Enracinement des arbres et conflits de voisinage
Le maire peut-il établir des servitudes de visibilité avec l’obligation d’élaguer ou d’abattre des arbres gênants ?
LE CONSEIL DU JURISTE
Le droit de propriété est protégé par les articles 2 et 17 de la Déclaration des Droits de l'Homme et du Citoyen : « nul ne peut être privé de sa propriété, si ce n'est lorsque la nécessité publique, légalement constatée, l'exige évidemment, et sous la condition d'une juste et préalable indemnité ».
Ainsi, le propriétaire jouit d'un droit absolu sur les choses qui lui appartiennent tant qu'il n'en fait pas un usage prohibé par la loi ou les règlements (article 544 du code civil).
En matière de plantations, le propriétaire du fonds sur lequel avancent les branches des arbres, arbustes et arbrisseaux du voisin, peut contraindre celui-ci à les couper. Les fruits tombés naturellement de ces branches lui appartiennent. Si ce sont les racines, ronces ou brindilles qui avancent sur son héritage, il a le droit de les couper lui-même à la limite de la ligne séparative. Le droit de couper les racines, ronces et brindilles ou de faire couper les branches des arbres, arbustes ou arbrisseaux est imprescriptible (article 673 du code civil).
Dès lors, le propriétaire du fonds envahi par des racines, ronces ou brindilles, est libre de les couper jusqu'à la limite séparative de sa propriété. Quant aux branches d'arbres, le propriétaire du fonds sur lequel la végétation déborde, ne peut procéder lui-même à l'élagage.
En revanche, il dispose d'une action en suppression des branches qui dépassent sur son fond, qui est imprescriptible. Ne constituent pas des moyens de nature à faire obstacle à la demande d’élagage, le fait que le propriétaire de l'arbre prétende que l'élagage risque de provoquer la mort de l'arbre ou que la conservation de la branche litigieuse améliore l'équilibre de l'arbre (Cour de Cassation 3ème Chambre Civile, 16 janvier 1991, n° 89-13.698 et 16 mars 2017, n° 15-29.147).

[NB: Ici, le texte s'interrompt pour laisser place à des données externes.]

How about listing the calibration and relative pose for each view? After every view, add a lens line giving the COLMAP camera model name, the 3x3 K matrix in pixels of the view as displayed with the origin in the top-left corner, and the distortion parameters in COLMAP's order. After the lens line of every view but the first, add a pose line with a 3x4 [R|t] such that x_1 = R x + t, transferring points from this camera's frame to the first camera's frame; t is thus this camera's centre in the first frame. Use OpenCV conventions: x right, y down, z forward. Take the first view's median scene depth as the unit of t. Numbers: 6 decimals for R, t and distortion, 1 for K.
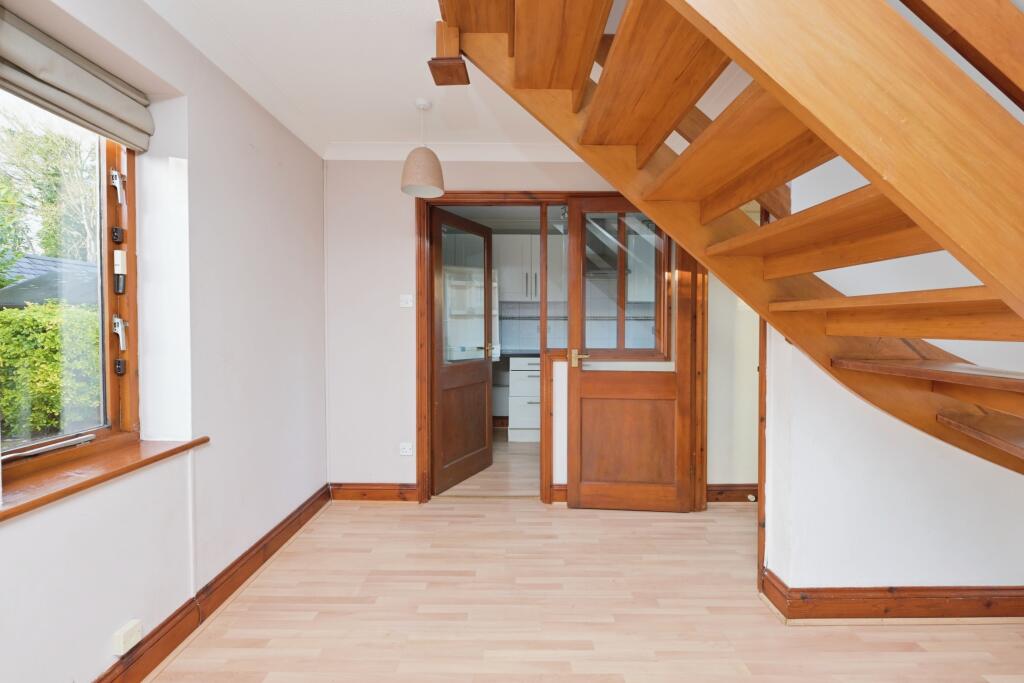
lens RADIAL K [[428.4, 0, 508.8], [0, 428.4, 322.2], [0, 0, 1]] dist [0.001270, 0.000015]
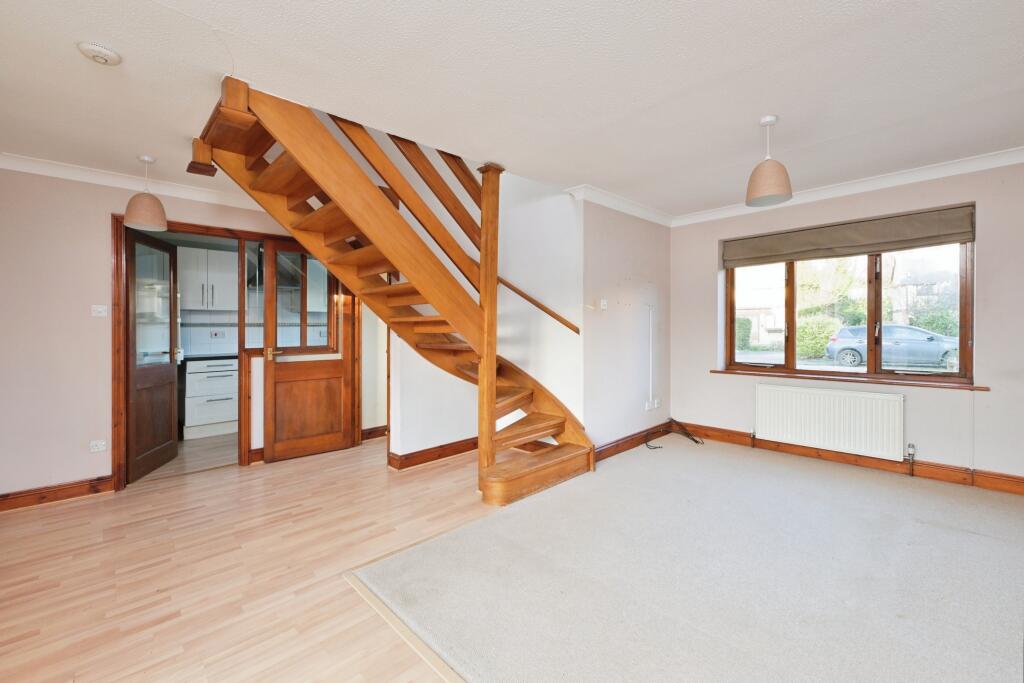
lens RADIAL K [[428.4, 0, 507.4], [0, 428.4, 323.4], [0, 0, 1]] dist [0.001270, 0.000015]
pose [[0.723433, -0.003716, 0.690385, -0.244896], [0.009541, 0.999944, -0.004616, -0.001922], [-0.690329, 0.009927, 0.723428, -0.532235]]
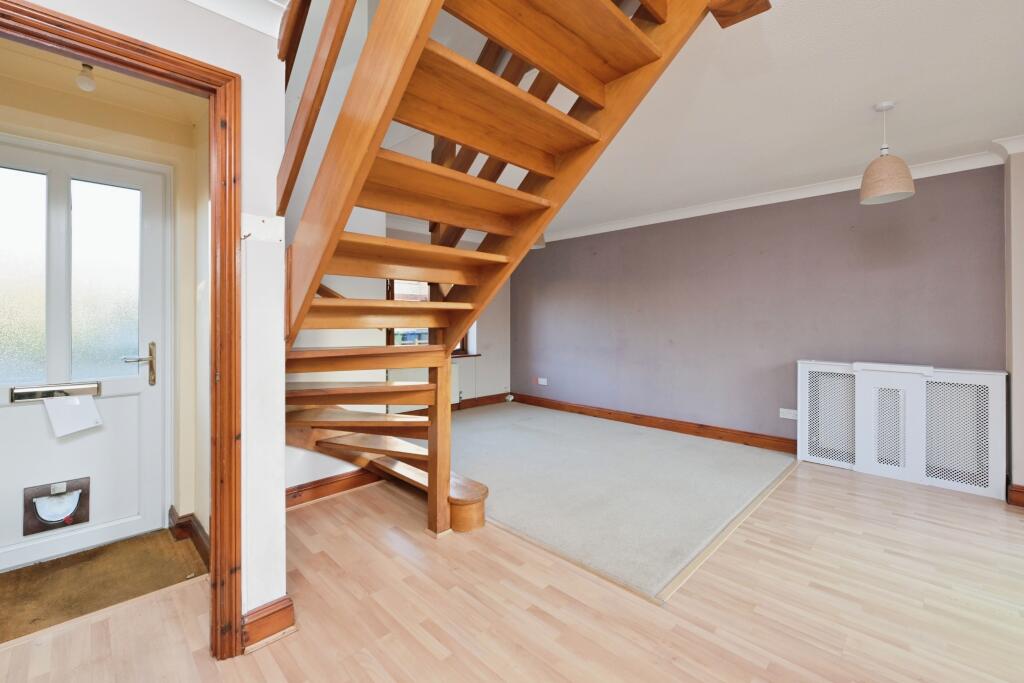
lens RADIAL K [[428.4, 0, 517.3], [0, 428.4, 317.2], [0, 0, 1]] dist [0.001270, 0.000015]
pose [[-0.718109, 0.001764, 0.695928, -0.234253], [-0.009376, 0.999882, -0.012209, 0.007021], [-0.695867, -0.015292, -0.718008, 0.803675]]
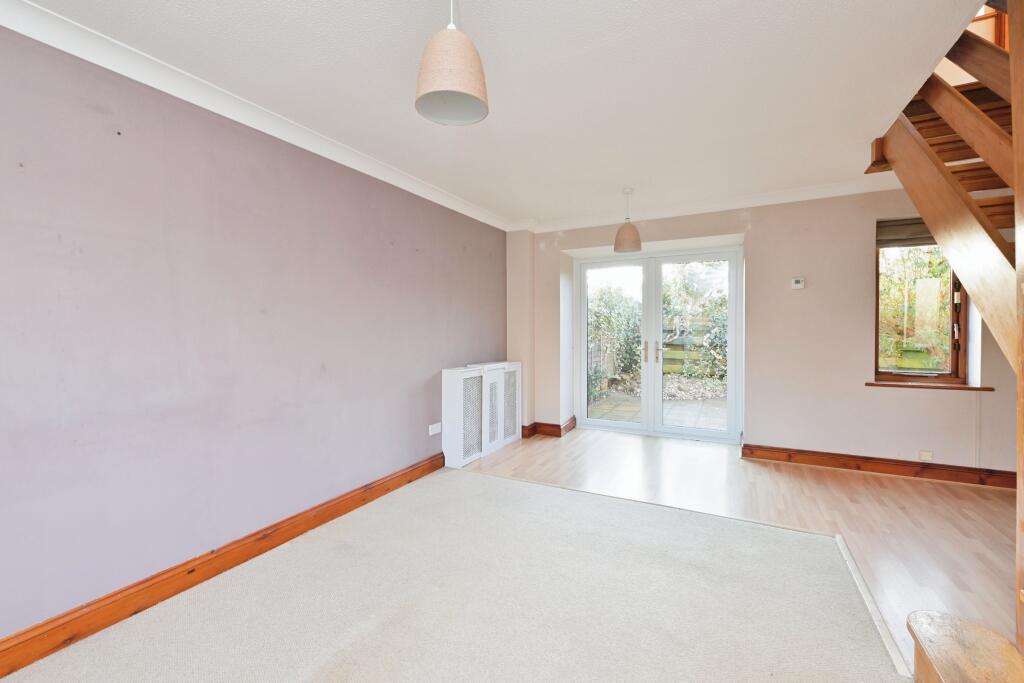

L’action en suppression de branches est portée devant le tribunal judiciaire (article R. 211-3-8 du code de l'organisation judiciaire). A peine d'irrecevabilité, elle doit être précédée d'une tentative de conciliation ou de médiation (article 750-1 du code de procédure civile). Cette disposition n'étant pas d'ordre public, il est possible d'y déroger par convention dans le cadre d'un règlement de copropriété ou du cahier des charges d'un lotissement.
Dans le cadre de ses pouvoirs de police administrative, le maire peut imposer aux riverains des voies publiques, de procéder à l'élagage ou à l'abattage des arbres de leur propriété menaçant de tomber sur celles-ci, dès lors que cela porte atteinte à la commodité du passage (article L. 2212-2 du code général des collectivités territoriales). L'exécution d'office de l'élagage des plantations privées riveraines d'une voie, aux frais des propriétaires défaillants, est prévue pour les chemins ruraux (article D. 161-24 du code rural et de la pêche maritime), et pour les voies communales (article
L. 2212-2-2 précité).
En outre, le maire est compétent pour établir les servitudes de visibilité, qui peuvent comporter l'obligation de supprimer les plantations gênantes pour les propriétés riveraines des voies publiques (article L. 114-2 du code de la voirie routière).
Enfin, l'article R. 116-2 du code de la voirie routière punit de l'amende prévue pour les contraventions de cinquième classe ceux qui en l'absence d'autorisation, auront établi ou laissé croître des arbres ou haies à moins de deux mètres de la limite du domaine public routier.